How to automatically prepare and publish Tableau extracts with SSIS
There are number of ways to refresh the data connected to your Tableau dashboards; for instance refreshing manually or setting up a schedule. However, if you depend on an ETL to make the latest data available and you want to minimise data latency these may not be efficient approaches. In this blog I will outline your options, and how to use the tabcmd tool in Tableau.
Say your ETL runs overnight and finishes between 4 and 6 am, when you’re dealing with big dashboards your Tableau refresh will take 1 to 2 hours to obtain all data needed.
OPTION 1: is to run the refresh manually when you get to work early in the morning. But then users need to wait until Tableau finishes importing the data.
OPTION 2: is to program a Tableau schedule to run at 5 or 7 am. However, there is no guarantee that your ETL will finish before then. Fortunately, Tableau Server provides an option 3!
OPTION 3: tabcmd. Tabcmd is an administration tool included on Tableau Server. It allows some very useful command line functionality to apply some basic but important administration tasks remotely on any accessible Tableau Server.

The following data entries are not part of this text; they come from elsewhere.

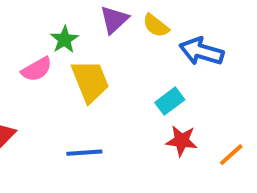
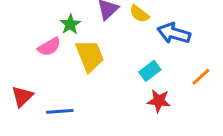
blue line: (84, 153) -> (60, 111), moved
orange line: (231, 155) -> (201, 77), moved

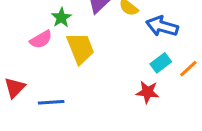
cyan rectangle: (150, 71) -> (161, 63), moved

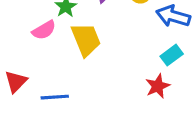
red star: (148, 92) -> (158, 86), turned -30

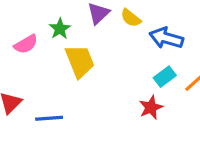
pink semicircle: (44, 30) -> (26, 44), moved

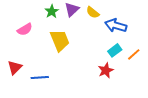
green star: (60, 29) -> (52, 11), moved

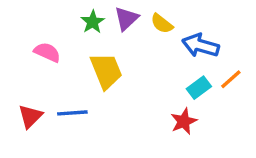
pink semicircle: (25, 29) -> (47, 52), turned -126
orange line: (134, 54) -> (231, 79), moved
blue line: (40, 77) -> (72, 113), moved

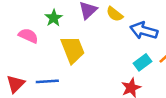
green star: (93, 22) -> (54, 18), moved

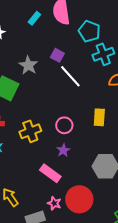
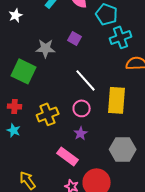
gray star: (28, 65) -> (46, 48), turned -30
white line: (70, 76) -> (86, 80), moved
yellow rectangle: (99, 117) -> (117, 100), size x1.5

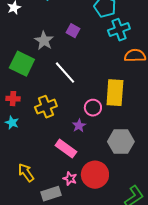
gray star: (46, 48) -> (44, 41), turned 30
white line: (86, 80) -> (65, 73), moved
pink circle: (82, 108) -> (93, 108), moved

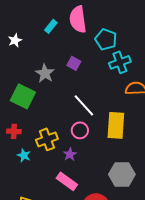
white line: (65, 73) -> (84, 105), moved
pink circle: (93, 108) -> (80, 130), moved
cyan star: (12, 123) -> (24, 155), moved
purple star: (79, 126) -> (70, 154), moved

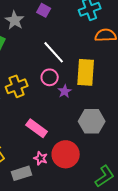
purple star: (70, 154) -> (65, 91), moved

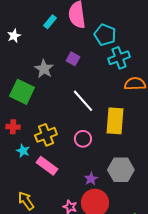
pink circle: (50, 77) -> (83, 139), moved
purple star: (65, 91) -> (91, 179), moved
pink rectangle: (37, 128) -> (47, 166), moved

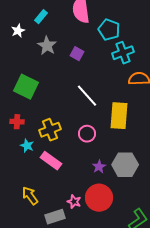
cyan rectangle: (50, 22) -> (41, 17), moved
gray star: (44, 69) -> (47, 46), moved
purple star: (91, 179) -> (99, 167), moved

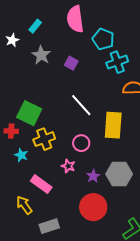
green square: (26, 87) -> (29, 113), moved
pink rectangle: (51, 161) -> (41, 184), moved
pink star: (74, 202) -> (68, 166), moved

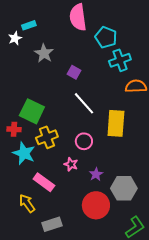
cyan rectangle: (35, 26) -> (29, 25), moved, turned 32
purple square: (71, 63) -> (74, 72), moved
cyan star: (21, 155) -> (24, 153), size x1.6
gray hexagon: (119, 174) -> (124, 188), moved

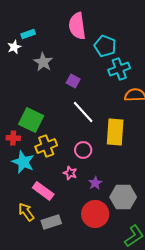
gray rectangle: (52, 224) -> (51, 222), moved

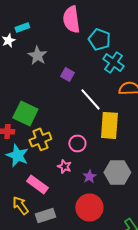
cyan cross: (119, 69) -> (113, 62), turned -35
white line: (83, 112) -> (90, 99), moved
gray hexagon: (123, 197) -> (117, 172), moved

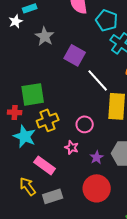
purple square: (67, 74) -> (75, 55), size x1.5
green square: (25, 113) -> (33, 94), turned -35

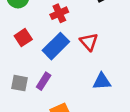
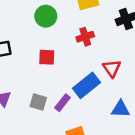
red square: (23, 38) -> (47, 57), turned 30
blue rectangle: (56, 46) -> (86, 85), moved

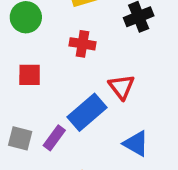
red cross: (85, 37) -> (82, 44), turned 30
blue triangle: (120, 109) -> (136, 144), turned 30

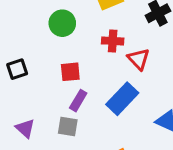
red triangle: (122, 87) -> (139, 59), moved
purple rectangle: (54, 138) -> (78, 101), moved

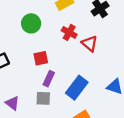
red cross: (113, 41) -> (69, 32), turned 32
blue rectangle: (122, 99) -> (77, 88), moved

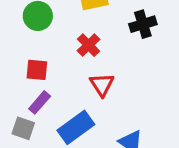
red triangle: (90, 44) -> (102, 85), moved

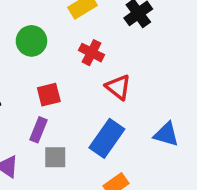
purple rectangle: (40, 102) -> (38, 130), moved

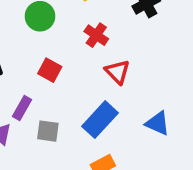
red square: (49, 95) -> (50, 70), turned 35
purple rectangle: (38, 130) -> (22, 108), moved

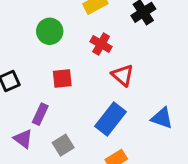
red square: (50, 70) -> (62, 78), turned -30
gray square: (48, 131) -> (63, 145), moved, turned -35

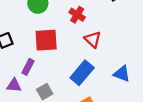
red square: (62, 78) -> (46, 40), size x1.5
purple triangle: (23, 139) -> (14, 85), turned -35

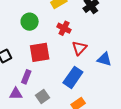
red triangle: (93, 39) -> (79, 48), turned 35
blue triangle: (122, 74) -> (104, 59), moved

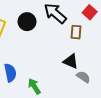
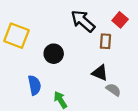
black circle: (27, 22) -> (54, 54), moved

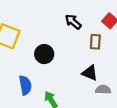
black arrow: (83, 21) -> (73, 22), size x0.7
gray semicircle: (113, 90) -> (103, 90), turned -32

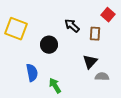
black arrow: (73, 22) -> (72, 26), moved
black triangle: (90, 73) -> (90, 62), turned 49

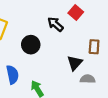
red square: (108, 15) -> (76, 12), moved
brown rectangle: (95, 34) -> (94, 47), moved

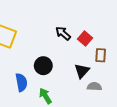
red square: (76, 12) -> (85, 39), moved
black circle: (31, 45) -> (43, 66), moved

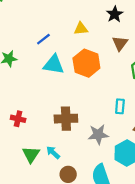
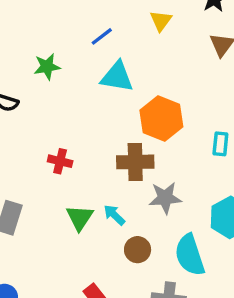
yellow triangle: (81, 29) -> (161, 21), turned -48
orange hexagon: (86, 63) -> (161, 118), moved
gray star: (98, 134) -> (165, 198), moved

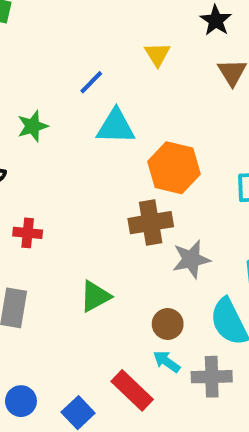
red cross: (60, 161) -> (28, 233), moved
cyan arrow: (114, 215) -> (167, 362), moved
green triangle: (80, 218) -> (95, 296), turned 36

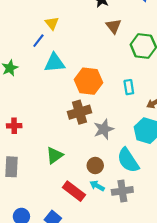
yellow triangle: (157, 54) -> (52, 23), moved
red rectangle: (132, 390) -> (74, 191), moved

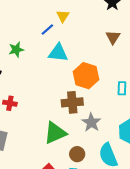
brown triangle: (113, 26) -> (113, 37), moved
gray star: (104, 129) -> (91, 122), turned -30
green triangle: (54, 155) -> (55, 133), moved, size x1.4

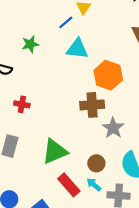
green triangle: (55, 133) -> (55, 151), moved

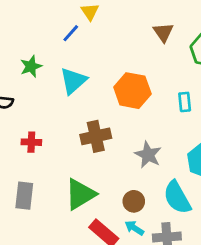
cyan triangle: (77, 49) -> (73, 81), moved, turned -40
brown cross: (92, 105) -> (96, 136), moved

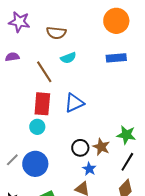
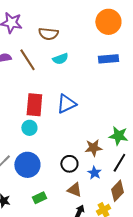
brown line: (44, 72) -> (27, 60), moved
brown star: (101, 147) -> (93, 148), turned -30
black circle: (80, 148) -> (69, 164), moved
blue star: (89, 169) -> (94, 173), moved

In a nutshell, tabcmd allows you to manage sites, groups, users, run Tableau schedules, publish dashboards and execute extracts refresh on workbooks or data sources.
Examples of how to use tabcmd can be found on Tableau Server website, but in this blog I’ll show the necessary steps needed to refresh a dashboard from an SSIS package that runs on a different Server with some different configurations.
1. Tabcmd installation program can be found on your Tableau Server folder.
Tabcmd can be installed on any folder but its path may need to be added to the PATH windows environment variable manually.
2. In order to refresh a workbook, on a command prompt window:
- Login – see the example below using Active Directory
- tabcmd login -s http://localhost:8000/ -u "domain\user" -p password
- Refresh – see the example below using your URL
- Tabcmd tabcmd refreshextracts – url "My Workbook" –synchronous
- Synchronous will guaranty that the SSIS task finishes after the refresh is complete.
- Include the commands on a batch file and then test the connectivity
3. Once you have tested the connectivity, you can then integrate it on SSIS on an “Execute Process Task” embedded on a batch file
Since all the steps can be embedded on a simple batch file you can include them on any ETL tool that allows interaction with Windows. The main advantage of this approach is an increased data availability, as you can now integrate Tableau into your ETL process.